Dataset entries
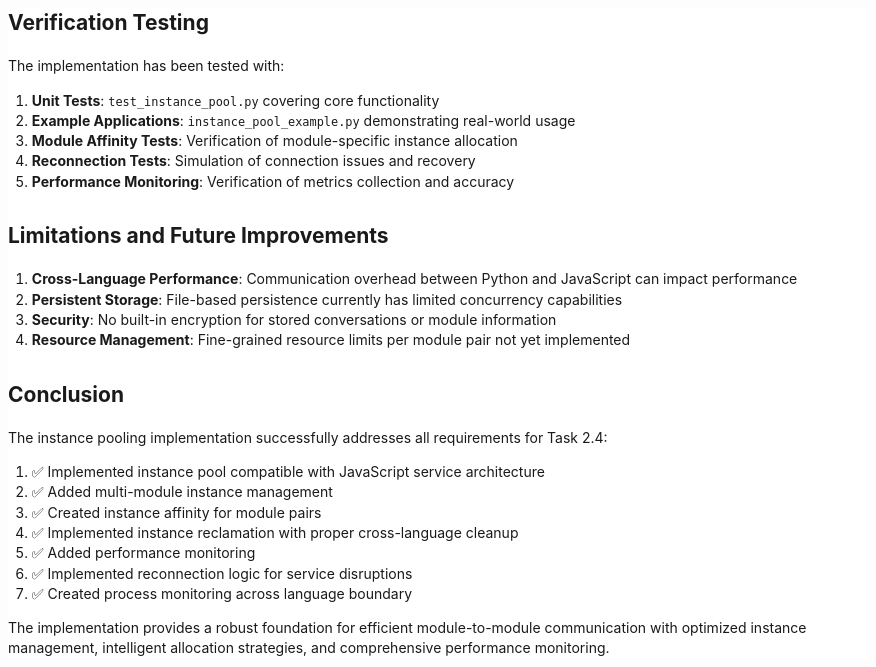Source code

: ## Verification Testing

The implementation has been tested with:

1. **Unit Tests**: `test_instance_pool.py` covering core functionality
2. **Example Applications**: `instance_pool_example.py` demonstrating real-world usage
3. **Module Affinity Tests**: Verification of module-specific instance allocation
4. **Reconnection Tests**: Simulation of connection issues and recovery
5. **Performance Monitoring**: Verification of metrics collection and accuracy

## Limitations and Future Improvements

1. **Cross-Language Performance**: Communication overhead between Python and JavaScript can impact performance
2. **Persistent Storage**: File-based persistence currently has limited concurrency capabilities
3. **Security**: No built-in encryption for stored conversations or module information
4. **Resource Management**: Fine-grained resource limits per module pair not yet implemented

## Conclusion

The instance pooling implementation successfully addresses all requirements for Task 2.4:

1. ✅ Implemented instance pool compatible with JavaScript service architecture
2. ✅ Added multi-module instance management
3. ✅ Created instance affinity for module pairs
4. ✅ Implemented instance reclamation with proper cross-language cleanup
5. ✅ Added performance monitoring
6. ✅ Implemented reconnection logic for service disruptions
7. ✅ Created process monitoring across language boundary

The implementation provides a robust foundation for efficient module-to-module communication with optimized instance management, intelligent allocation strategies, and comprehensive performance monitoring.
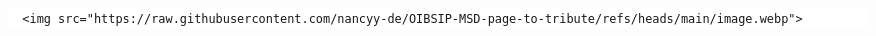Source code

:       <img src="https://raw.githubusercontent.com/nancyy-de/OIBSIP-MSD-page-to-tribute/refs/heads/main/image.webp">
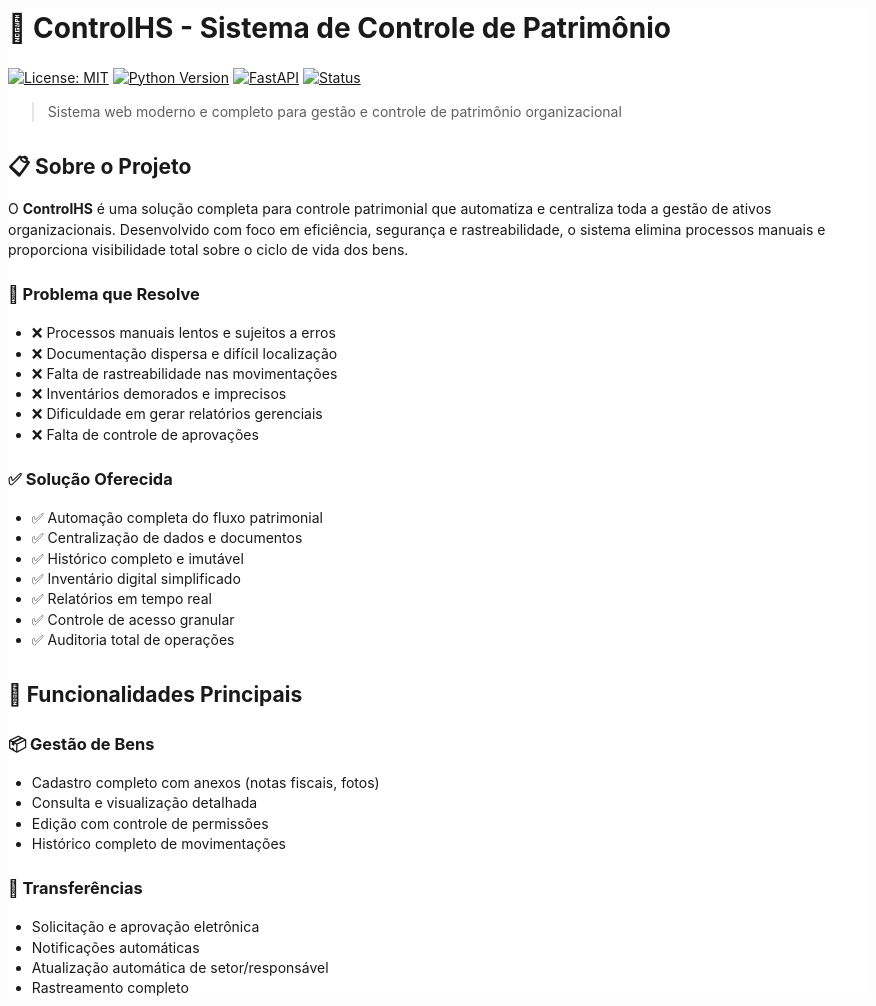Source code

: # 🏢 ControlHS - Sistema de Controle de Patrimônio

[![License: MIT](https://img.shields.io/badge/License-MIT-yellow.svg)](https://opensource.org/licenses/MIT)
[![Python Version](https://img.shields.io/badge/python-3.8%2B-blue)](https://www.python.org/downloads/)
[![FastAPI](https://img.shields.io/badge/FastAPI-0.100%2B-009688.svg?logo=fastapi)](https://fastapi.tiangolo.com)
[![Status](https://img.shields.io/badge/status-em%20desenvolvimento-orange)](https://github.com/seu-usuario/controlhs)

> Sistema web moderno e completo para gestão e controle de patrimônio organizacional

## 📋 Sobre o Projeto

O **ControlHS** é uma solução completa para controle patrimonial que automatiza e centraliza toda a gestão de ativos organizacionais. Desenvolvido com foco em eficiência, segurança e rastreabilidade, o sistema elimina processos manuais e proporciona visibilidade total sobre o ciclo de vida dos bens.

### 🎯 Problema que Resolve

- ❌ Processos manuais lentos e sujeitos a erros
- ❌ Documentação dispersa e difícil localização
- ❌ Falta de rastreabilidade nas movimentações
- ❌ Inventários demorados e imprecisos
- ❌ Dificuldade em gerar relatórios gerenciais
- ❌ Falta de controle de aprovações

### ✅ Solução Oferecida

- ✅ Automação completa do fluxo patrimonial
- ✅ Centralização de dados e documentos
- ✅ Histórico completo e imutável
- ✅ Inventário digital simplificado
- ✅ Relatórios em tempo real
- ✅ Controle de acesso granular
- ✅ Auditoria total de operações

## 🚀 Funcionalidades Principais

### 📦 Gestão de Bens
- Cadastro completo com anexos (notas fiscais, fotos)
- Consulta e visualização detalhada
- Edição com controle de permissões
- Histórico completo de movimentações

### 🔄 Transferências
- Solicitação e aprovação eletrônica
- Notificações automáticas
- Atualização automática de setor/responsável
- Rastreamento completo
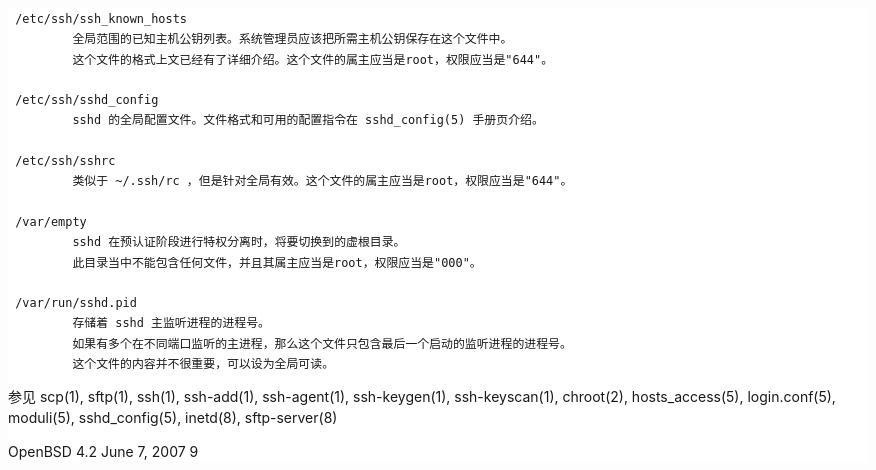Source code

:      /etc/ssh/ssh_known_hosts
             全局范围的已知主机公钥列表。系统管理员应该把所需主机公钥保存在这个文件中。
             这个文件的格式上文已经有了详细介绍。这个文件的属主应当是root，权限应当是"644"。

     /etc/ssh/sshd_config
             sshd 的全局配置文件。文件格式和可用的配置指令在 sshd_config(5) 手册页介绍。

     /etc/ssh/sshrc
             类似于 ~/.ssh/rc ，但是针对全局有效。这个文件的属主应当是root，权限应当是"644"。

     /var/empty
             sshd 在预认证阶段进行特权分离时，将要切换到的虚根目录。
             此目录当中不能包含任何文件，并且其属主应当是root，权限应当是"000"。

     /var/run/sshd.pid
             存储着 sshd 主监听进程的进程号。
             如果有多个在不同端口监听的主进程，那么这个文件只包含最后一个启动的监听进程的进程号。
             这个文件的内容并不很重要，可以设为全局可读。

参见
     scp(1), sftp(1), ssh(1), ssh-add(1), ssh-agent(1), ssh-keygen(1),
     ssh-keyscan(1), chroot(2), hosts_access(5), login.conf(5), moduli(5),
     sshd_config(5), inetd(8), sftp-server(8)

OpenBSD 4.2                      June 7, 2007                                9
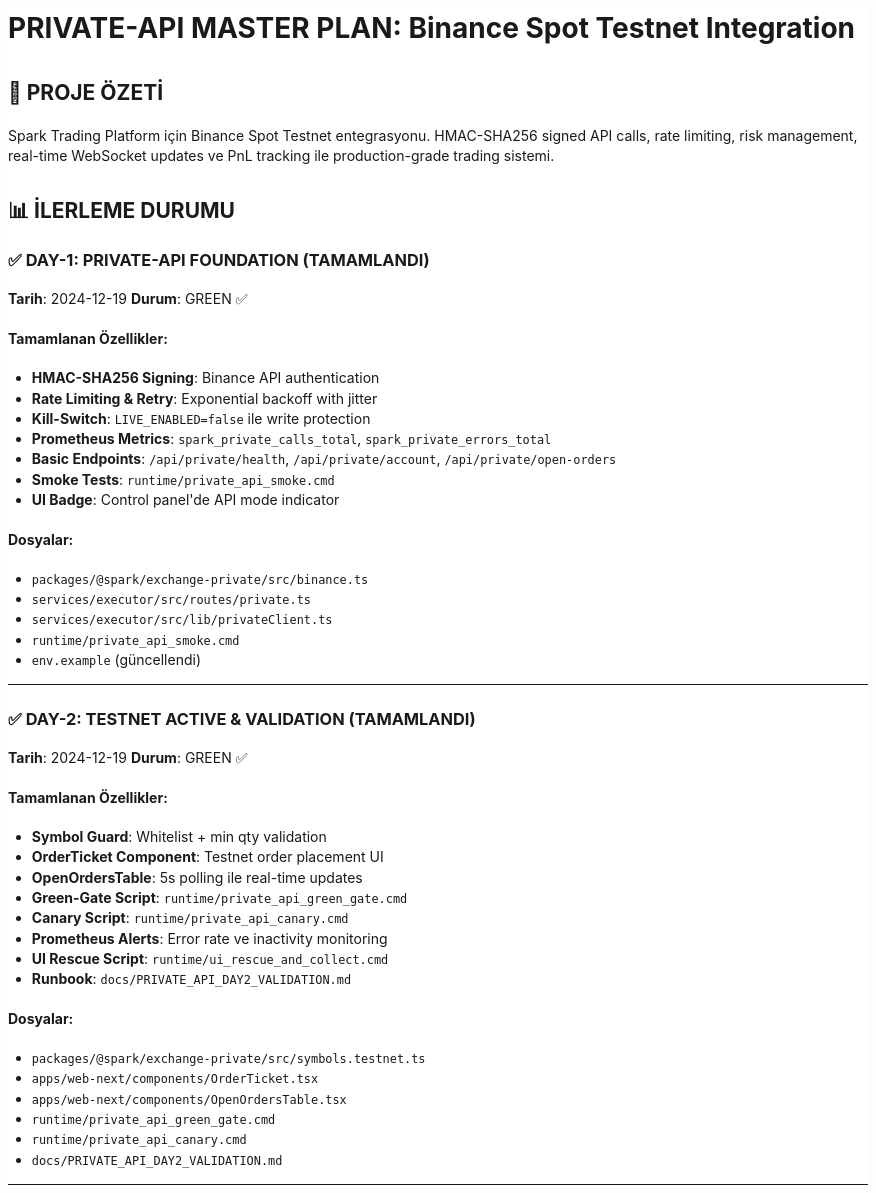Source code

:# PRIVATE-API MASTER PLAN: Binance Spot Testnet Integration

## 🎯 PROJE ÖZETİ
Spark Trading Platform için Binance Spot Testnet entegrasyonu. HMAC-SHA256 signed API calls, rate limiting, risk management, real-time WebSocket updates ve PnL tracking ile production-grade trading sistemi.

## 📊 İLERLEME DURUMU

### ✅ DAY-1: PRIVATE-API FOUNDATION (TAMAMLANDI)
**Tarih**: 2024-12-19
**Durum**: GREEN ✅

#### Tamamlanan Özellikler:
- **HMAC-SHA256 Signing**: Binance API authentication
- **Rate Limiting & Retry**: Exponential backoff with jitter
- **Kill-Switch**: `LIVE_ENABLED=false` ile write protection
- **Prometheus Metrics**: `spark_private_calls_total`, `spark_private_errors_total`
- **Basic Endpoints**: `/api/private/health`, `/api/private/account`, `/api/private/open-orders`
- **Smoke Tests**: `runtime/private_api_smoke.cmd`
- **UI Badge**: Control panel'de API mode indicator

#### Dosyalar:
- `packages/@spark/exchange-private/src/binance.ts`
- `services/executor/src/routes/private.ts`
- `services/executor/src/lib/privateClient.ts`
- `runtime/private_api_smoke.cmd`
- `env.example` (güncellendi)

---

### ✅ DAY-2: TESTNET ACTIVE & VALIDATION (TAMAMLANDI)
**Tarih**: 2024-12-19
**Durum**: GREEN ✅

#### Tamamlanan Özellikler:
- **Symbol Guard**: Whitelist + min qty validation
- **OrderTicket Component**: Testnet order placement UI
- **OpenOrdersTable**: 5s polling ile real-time updates
- **Green-Gate Script**: `runtime/private_api_green_gate.cmd`
- **Canary Script**: `runtime/private_api_canary.cmd`
- **Prometheus Alerts**: Error rate ve inactivity monitoring
- **UI Rescue Script**: `runtime/ui_rescue_and_collect.cmd`
- **Runbook**: `docs/PRIVATE_API_DAY2_VALIDATION.md`

#### Dosyalar:
- `packages/@spark/exchange-private/src/symbols.testnet.ts`
- `apps/web-next/components/OrderTicket.tsx`
- `apps/web-next/components/OpenOrdersTable.tsx`
- `runtime/private_api_green_gate.cmd`
- `runtime/private_api_canary.cmd`
- `docs/PRIVATE_API_DAY2_VALIDATION.md`

---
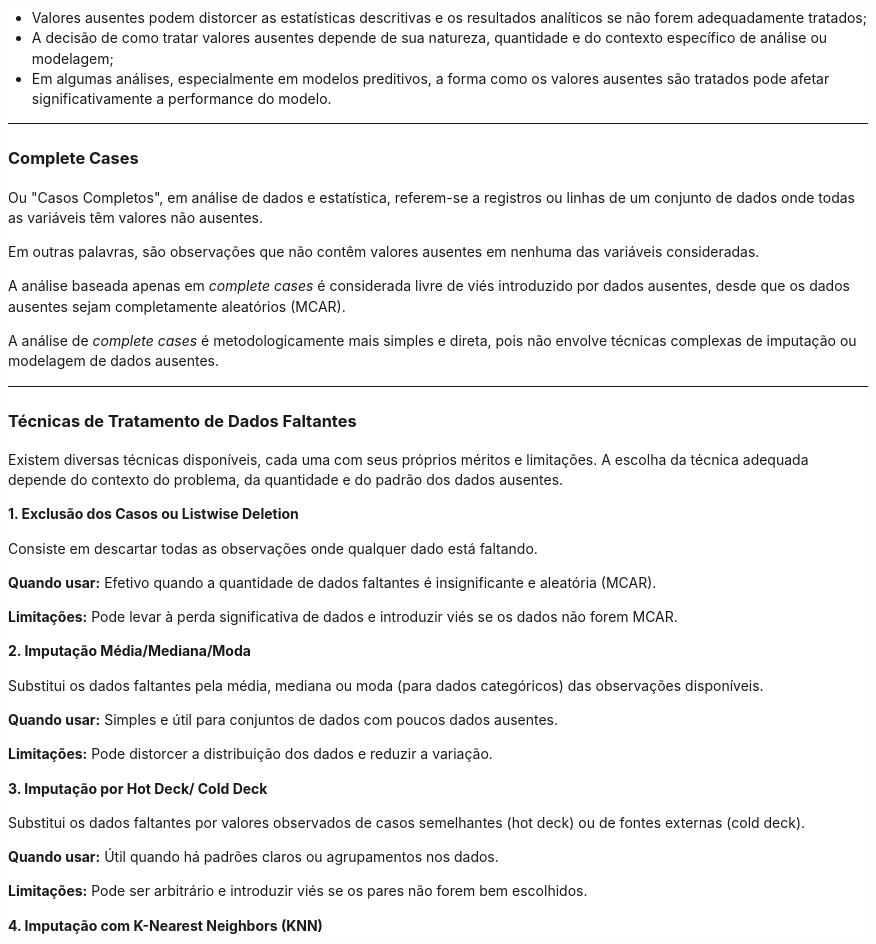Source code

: - Valores ausentes podem distorcer as estatísticas descritivas e os resultados analíticos se não forem adequadamente tratados;
- A decisão de como tratar valores ausentes depende de sua natureza, quantidade e do contexto específico de análise ou modelagem;
- Em algumas análises, especialmente em modelos preditivos, a forma como os valores ausentes são tratados pode afetar significativamente a performance do modelo.

---

### Complete Cases

Ou "Casos Completos", em análise de dados e estatística, referem-se a registros ou linhas de um conjunto de dados onde todas as variáveis têm valores não ausentes.

Em outras palavras, são observações que não contêm valores ausentes em nenhuma das variáveis consideradas.

A análise baseada apenas em *complete cases* é considerada livre de viés introduzido por dados ausentes, desde que os dados ausentes sejam completamente aleatórios (MCAR).

A análise de *complete cases* é metodologicamente mais simples e direta, pois não envolve técnicas complexas de imputação ou modelagem de dados ausentes.

---

### Técnicas de Tratamento de Dados Faltantes

Existem diversas técnicas disponíveis, cada uma com seus próprios méritos e limitações. A escolha da técnica adequada depende do contexto do problema, da quantidade e do padrão dos dados ausentes.

**1. Exclusão dos Casos ou Listwise Deletion**

Consiste em descartar todas as observações onde qualquer dado está faltando.

**Quando usar:** Efetivo quando a quantidade de dados faltantes é insignificante e aleatória (MCAR).

**Limitações:** Pode levar à perda significativa de dados e introduzir viés se os dados não forem MCAR.

**2. Imputação Média/Mediana/Moda**

Substitui os dados faltantes pela média, mediana ou moda (para dados categóricos) das observações disponíveis.

**Quando usar:** Simples e útil para conjuntos de dados com poucos dados ausentes.

**Limitações:** Pode distorcer a distribuição dos dados e reduzir a variação.

**3. Imputação por Hot Deck/ Cold Deck**

Substitui os dados faltantes por valores observados de casos semelhantes (hot deck) ou de fontes externas (cold deck).

**Quando usar:** Útil quando há padrões claros ou agrupamentos nos dados.

**Limitações:** Pode ser arbitrário e introduzir viés se os pares não forem bem escolhidos.

**4. Imputação com K-Nearest Neighbors (KNN)**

To do. Present the lines in the entries above as a numbered list, from the line containing "covering core functionality" through the line containing "4. **Resource Management**: Fine-grained", with both of those lines included and blank lines omitted.

Completed exercise.
1. 1. **Unit Tests**: `test_instance_pool.py` covering core functionality
2. 2. **Example Applications**: `instance_pool_example.py` demonstrating real-world usage
3. 3. **Module Affinity Tests**: Verification of module-specific instance allocation
4. 4. **Reconnection Tests**: Simulation of connection issues and recovery
5. 5. **Performance Monitoring**: Verification of metrics collection and accuracy
6. ## Limitations and Future Improvements
7. 1. **Cross-Language Performance**: Communication overhead between Python and JavaScript can impact performance
8. 2. **Persistent Storage**: File-based persistence currently has limited concurrency capabilities
9. 3. **Security**: No built-in encryption for stored conversations or module information
10. 4. **Resource Management**: Fine-grained resource limits per module pair not yet implemented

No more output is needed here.